The publication writes that the financial regulator has held discussions with the Garda National Economics Crime Bureau following the €4.13 million fine levied on the stockbroker for breaching market rules. The Central Bank's director of financial conduct, Derville Rowland, had earlier this month said she intended to contact both the Garda and the Office of the Director of Corporate Enforcement (ODCE) on the matter.

Open Orphan weighs Immutex stake sale

Open Orphan is reportedly mulling spinning off its stake in vaccine developer Immutex via a Nasdaq listing, reports the Sunday Times.

The clinical trials company led by Cathal Friel has a 49 per cent stake in Imutex, which develops vaccines for influenza and mosquito-borne diseases. Speculation is rising that Open Orphan will look to cash in on the interest in vaccines arising from the coronavirus pandemic.

Quinlan bankruptcy case set for June

Property developer Derek Quinlan’s bankruptcy case in Britain will be heard in June, according to the Sunday Independent.

The petition was filed against Mr Quinlan in February 2019 by Edgeworth Capital in relation to a dispute over a debt owed on a Santander office complex in Spain. The complex was acquired by the Irish investor in a deal with former business partner Glenn Maud for €1.9 billion in 2018. Mr Maud was subsequently declared bankrupt in relation to the asset.

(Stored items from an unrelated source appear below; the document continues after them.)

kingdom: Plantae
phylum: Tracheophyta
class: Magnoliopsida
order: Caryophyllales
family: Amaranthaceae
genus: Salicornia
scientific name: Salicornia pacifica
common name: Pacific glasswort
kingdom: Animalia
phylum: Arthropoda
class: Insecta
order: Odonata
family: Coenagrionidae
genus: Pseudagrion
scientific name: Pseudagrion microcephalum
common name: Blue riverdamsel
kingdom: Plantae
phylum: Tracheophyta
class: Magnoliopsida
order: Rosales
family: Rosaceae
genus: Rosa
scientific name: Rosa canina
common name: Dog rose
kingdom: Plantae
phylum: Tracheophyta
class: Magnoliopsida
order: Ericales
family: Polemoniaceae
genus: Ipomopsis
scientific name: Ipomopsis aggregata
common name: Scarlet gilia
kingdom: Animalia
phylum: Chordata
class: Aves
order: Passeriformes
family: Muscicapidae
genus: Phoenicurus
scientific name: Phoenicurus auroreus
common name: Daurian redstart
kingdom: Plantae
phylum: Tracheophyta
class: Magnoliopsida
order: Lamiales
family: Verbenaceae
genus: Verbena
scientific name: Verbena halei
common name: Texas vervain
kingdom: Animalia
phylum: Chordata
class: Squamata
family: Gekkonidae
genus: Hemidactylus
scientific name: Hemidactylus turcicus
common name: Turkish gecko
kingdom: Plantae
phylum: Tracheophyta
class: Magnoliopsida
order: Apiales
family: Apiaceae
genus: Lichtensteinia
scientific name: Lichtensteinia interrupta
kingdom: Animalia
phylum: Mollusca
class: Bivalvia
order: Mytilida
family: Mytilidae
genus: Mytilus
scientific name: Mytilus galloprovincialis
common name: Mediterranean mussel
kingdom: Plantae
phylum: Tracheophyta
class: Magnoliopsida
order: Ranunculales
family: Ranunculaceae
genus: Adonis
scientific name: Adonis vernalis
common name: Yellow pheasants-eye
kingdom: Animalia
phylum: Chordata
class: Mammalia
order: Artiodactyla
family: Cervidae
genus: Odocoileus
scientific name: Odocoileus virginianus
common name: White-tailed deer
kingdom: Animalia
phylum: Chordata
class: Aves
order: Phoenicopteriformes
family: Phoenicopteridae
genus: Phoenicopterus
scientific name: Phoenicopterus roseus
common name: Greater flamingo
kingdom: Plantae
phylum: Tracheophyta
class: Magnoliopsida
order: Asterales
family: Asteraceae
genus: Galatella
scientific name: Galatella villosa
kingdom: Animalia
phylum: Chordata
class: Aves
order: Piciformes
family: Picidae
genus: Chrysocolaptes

Hammerson stuck for tenants at Ilac centre

Property giant Hammerson has said it has been unable to find a suitable tenant for a space at the Ilac centre in Dublin despite an 18-month search, the Business Post reported.

The company said in a submission to Dublin City Council that the only potential tenant it had attracted was a leisure operator, which would be unable to rent the premises due to planning code restrictions. The vacant space was previously let to H&M, which left in January.